ECC is technology that allows computers to correct memory errors. The most popular type of ECC used in memory modules is single-bit error correction. This enables the detection and correction of single-bit errors (within a byte, or 8bits of data). It will also detect two-bit and some multiple bit errors, but is unable to correct them.
Take the most common single bit error correction for example. For each byte of data sent across the memory bus, a check-bit is generated by calculating that byte of data using an Exclusive OR algorithm. This check-bit will be stored in a separate memory chip. That is why memory modules with ECC capabilities have nine memory chips on each side, rather than the eight chips per side often seen with non-ECC memory modules.
The system will use the check-bit to check if the data is correct, and correct the single-bit error if there is one. The check-bit will be transferred together with the original byte of data. Therefore, the ECC memory bus is 72-bit wide as opposed to the 64-bit non-ECC memory. Remember only 64 bits out of the 72 bits of data are counted for bandwidth and application usage, the other 8 bits are all check-bits, so the effective bandwidth of ECC and non-ECC memory is identical.
“Do I Need to Get ECC Memory?”
To answer the question above, we have to figure out where memory errors come from first. There are two major causes of the so-called “soft” errors:
- Naturally occurring radioactive isotopes (which emit alpha particles)
- High energy cosmic rays from supernovas
Both of these events can change the value of data stored in a memory chip. These errors are called “soft” errors because they can be repaired by correcting the value of the memory bit, which is exactly what ECC does.
Chances for a single-bit soft error occurring are about once per 1GB of memory per month of uninterrupted operation. Since most desktop computers do not run 24 hours a day, the chances are not actually that high. For example, if your computer (with 1GB of memory) runs 4 hours a day, the chances of a single-bit soft error happening (when your system is running) is about once every six months. Even should an error occur, it won’t be a big issue for most users as the error bit may not even be accessed at that time. Should the system access the error bit, this little error won’t result in a disaster either – the system may crash, but a restart of the system will fix that. That’s why ECC memory is not a necessity for most home users.
Things are very different when it comes to workstations and servers. To begin with, these systems often utilize multi-gigabytes of memory, and they usually run 24/7 as well. Both of these factors result in increased probability of a soft error. More importantly, an unnoticed error is not tolerable in a mission-critical workstation or server – a system crash is only the smallest of worries. What really matters is the erroneous data itself – you can imagine the issues that can arise as a result of a soft error in bank systems or a flight control computer system. Therefore, ECC memory is definitely required for mission critical applications.

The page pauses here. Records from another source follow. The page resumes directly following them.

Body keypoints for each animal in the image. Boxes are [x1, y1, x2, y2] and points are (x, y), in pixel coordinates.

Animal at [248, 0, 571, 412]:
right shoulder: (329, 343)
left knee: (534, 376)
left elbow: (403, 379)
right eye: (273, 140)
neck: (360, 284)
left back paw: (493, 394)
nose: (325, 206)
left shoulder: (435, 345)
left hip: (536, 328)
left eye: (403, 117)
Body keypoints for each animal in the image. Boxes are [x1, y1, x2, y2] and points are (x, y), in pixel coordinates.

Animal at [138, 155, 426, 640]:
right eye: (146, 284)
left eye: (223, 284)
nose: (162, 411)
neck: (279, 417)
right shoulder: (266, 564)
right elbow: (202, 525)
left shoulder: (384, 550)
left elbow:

Finally, if you do need ECC memory, you’ll have to buy a motherboard that supports ECC memory modules in addition to the ECC memory modules themselves. Without motherboard support (or memory controller support, to be more accurate), the ECC memory module is effectively the same as non-ECC memory.

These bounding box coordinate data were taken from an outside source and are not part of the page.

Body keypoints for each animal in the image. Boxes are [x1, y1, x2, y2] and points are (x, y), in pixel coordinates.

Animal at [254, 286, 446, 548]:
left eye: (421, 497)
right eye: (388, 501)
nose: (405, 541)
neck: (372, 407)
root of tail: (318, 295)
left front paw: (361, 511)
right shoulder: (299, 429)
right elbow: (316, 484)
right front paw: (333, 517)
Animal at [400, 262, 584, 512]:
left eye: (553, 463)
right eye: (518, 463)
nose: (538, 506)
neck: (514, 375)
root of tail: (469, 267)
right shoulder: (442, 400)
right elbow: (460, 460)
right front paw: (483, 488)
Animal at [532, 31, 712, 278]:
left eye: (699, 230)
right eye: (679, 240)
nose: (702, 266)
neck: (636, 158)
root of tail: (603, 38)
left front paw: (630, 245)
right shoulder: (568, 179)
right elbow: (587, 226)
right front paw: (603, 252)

What’s the Difference between Registered Memory and Unbuffered Memory?
The difference between registered memory and unbuffered memory is whether there are registers on the memory module. Registers are logic components rather than memory. What registers do is buffer the address and command signals going on to the memory module. The memory controller directly addresses each memory chip on all modules in the system directly in unbuffered memory. In registered memory, the memory controller only sees the register, for which there is one per physical bank of memory.

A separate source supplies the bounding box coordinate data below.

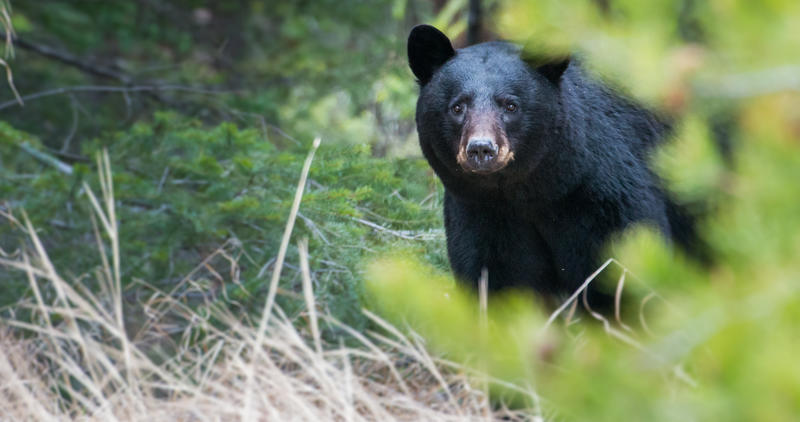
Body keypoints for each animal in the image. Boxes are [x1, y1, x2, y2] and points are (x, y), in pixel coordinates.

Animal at [407, 24, 699, 306]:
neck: (533, 192)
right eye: (457, 107)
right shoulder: (482, 212)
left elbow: (618, 268)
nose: (481, 148)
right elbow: (497, 277)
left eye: (511, 105)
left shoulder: (603, 197)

Almost all system memory in today’s PCs is unbuffered memory. With increasing system memory, the stability and performance deterioration of memory is inevitable – as mentioned above, the memory controller has to address each memory chip on all modules directly, which results in high electrical loads. To solve this problem, higher density systems use registered memory instead. Registered memory modules contain registers as a buffer to temporarily hold data (address and command data only) for one clock cycle before it is transferred. This increases the reliability of high-speed data access to high density memory but sacrifices some performance since there is one additional clock cycle between the Chip Select and the Bank Activate command.
Supplemental Information: Why is “Unbuffered” the Counterpart of “Registered”?
Buffers are known as “asynchronous” components, which is to say signals on the input pins appear directly on the output pins. On the contrary, registers are known as “synchronous” components: New signals on the input pins do not show up immediately on the output pins. Instead, they wait for the next tick of the system clock. There were “buffered” memory modules at the time of the old EDO and Fast Page Mode modules, which were both asynchronous DRAMs.
Who Needs Registered Memory?
For a home user, registered memory may not be useful at all – in fact, there is a little performance drop with registered memory. Those who need to utilize more than 4GB of memory in a system, registered memory should be an absolute consideration. Of course, you’ll have to choose a motherboard that supports registered memory modules as a simple requirement. Also, registered memory is required by some server and workstation motherboards – you don’t really have other choices in this case.